At the same time, heavy U.S. reliance on PNT systems has created an attractive target for adversaries who aim to degrade allied capabilities and readiness. Enemies capable of spoofing information — for example, by broadcasting fake GPS signals or repurposing genuine signals for delayed receipt — can sabotage communication lines and potentially turn U.S. military forces against their own allies.

Such attacks are examples of navigation warfare, or NAVWAR — a set of actions intended to fortify friendly use, or disrupt enemy use, of PNT data. The growing prominence of navigation warfare and electronic warfare raise key questions for the United States and its allies going forward, which boil down to this: Is it possible to identify signals that can be trusted, while also detecting and discarding those that are compromised?

A U.S. Army Soldier assigned to ‟Wild Bill” Platoon, 1st Squadron, 7th Cavalry Regiment conducts electronic warfare training during Combined Resolve XV on Feb. 23, 2021 at the Hohenfels Training Area in Germany.

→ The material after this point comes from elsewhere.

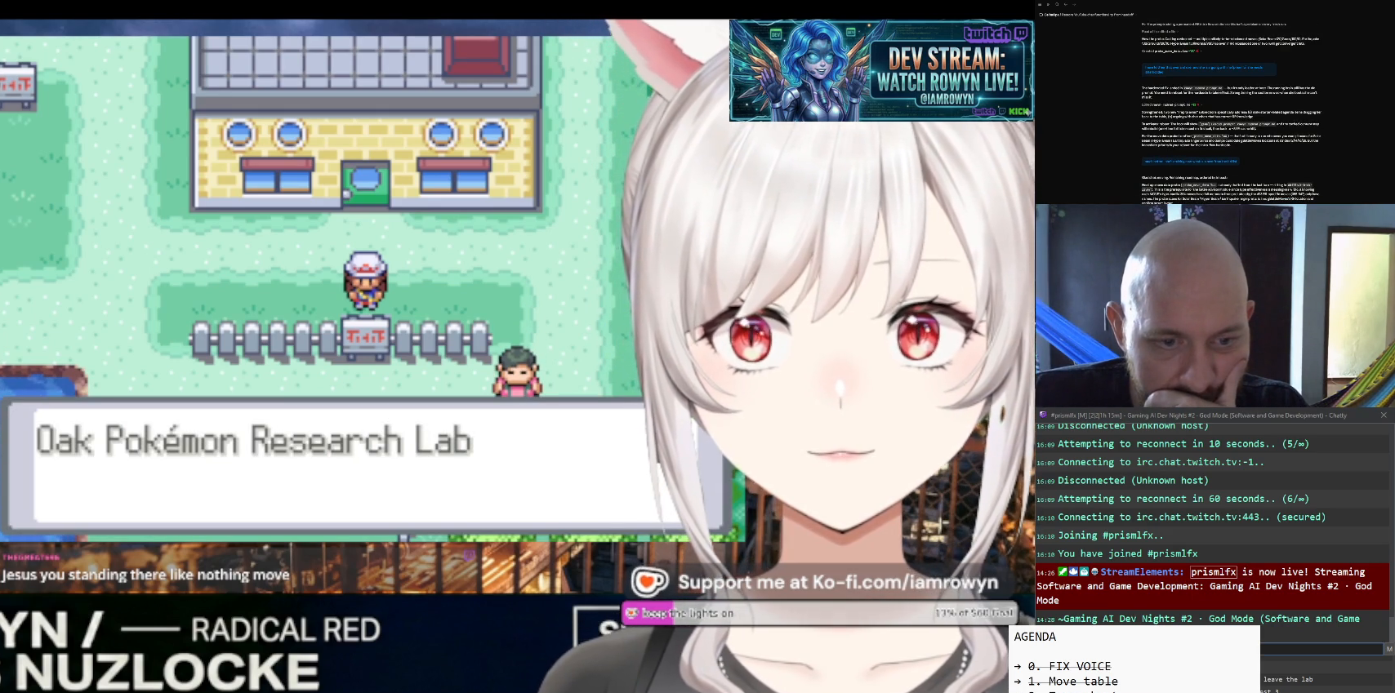
{"buttons": ["A"], "events": []}
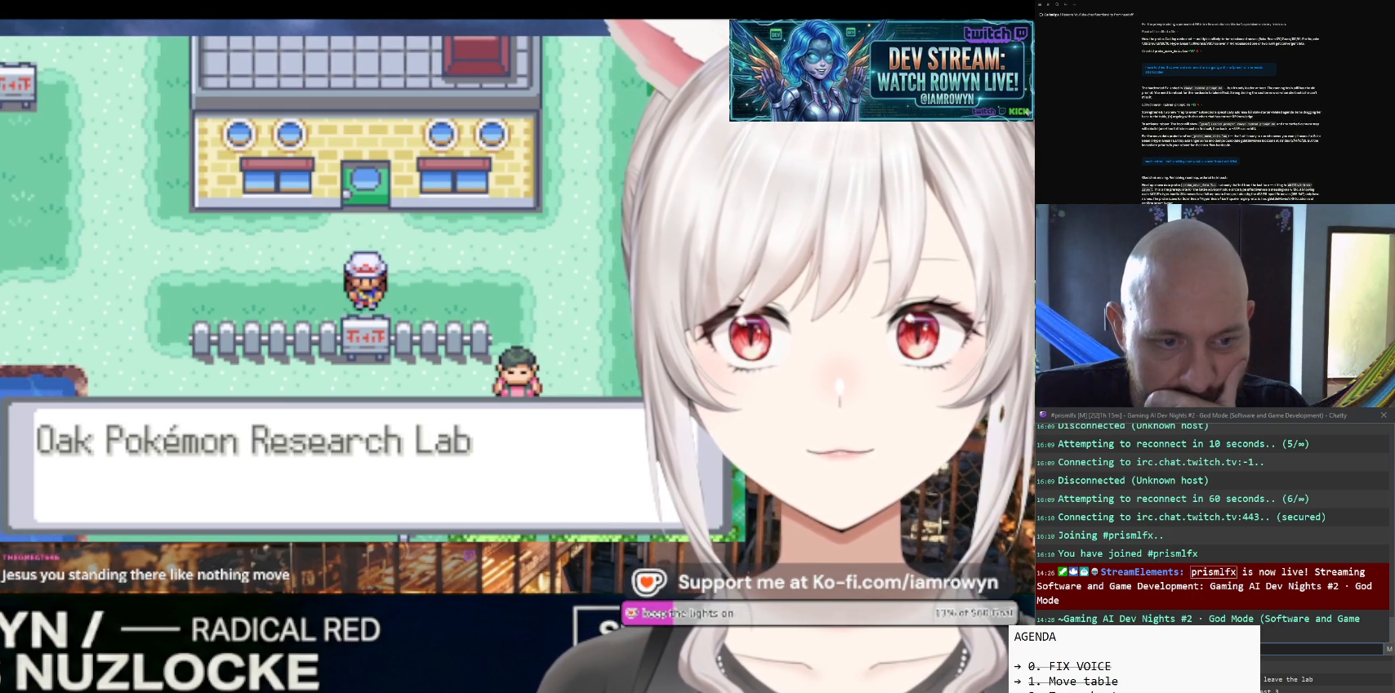
{"buttons": ["A"], "events": []}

Electronic warfare on PNT systems

One common denominator of these attacks is the GPS signal, a primary source of positioning, navigation and timing data. Because GPS often carries a weak signal (like many other GNSS signals), it makes for an attractive target that is relatively easy to jam. In fact, a simple 1-watt jammer can deny GPS service to a range of 10 kilometers or more. And since jamming requires only a low-power signal, detecting the location of a jammer can be difficult, thereby delaying swift countermeasures. These factors make jamming a simple, inexpensive and effective threat that can be carried out by an unsophisticated adversary.

Spoofing attacks represent another common attack vector for navigation warfare. In a spoofing attack, an adversary substitutes a false signal for true PNT information. This can then fool the target into making mistakes such as targeting errors or moving into undesirable territory.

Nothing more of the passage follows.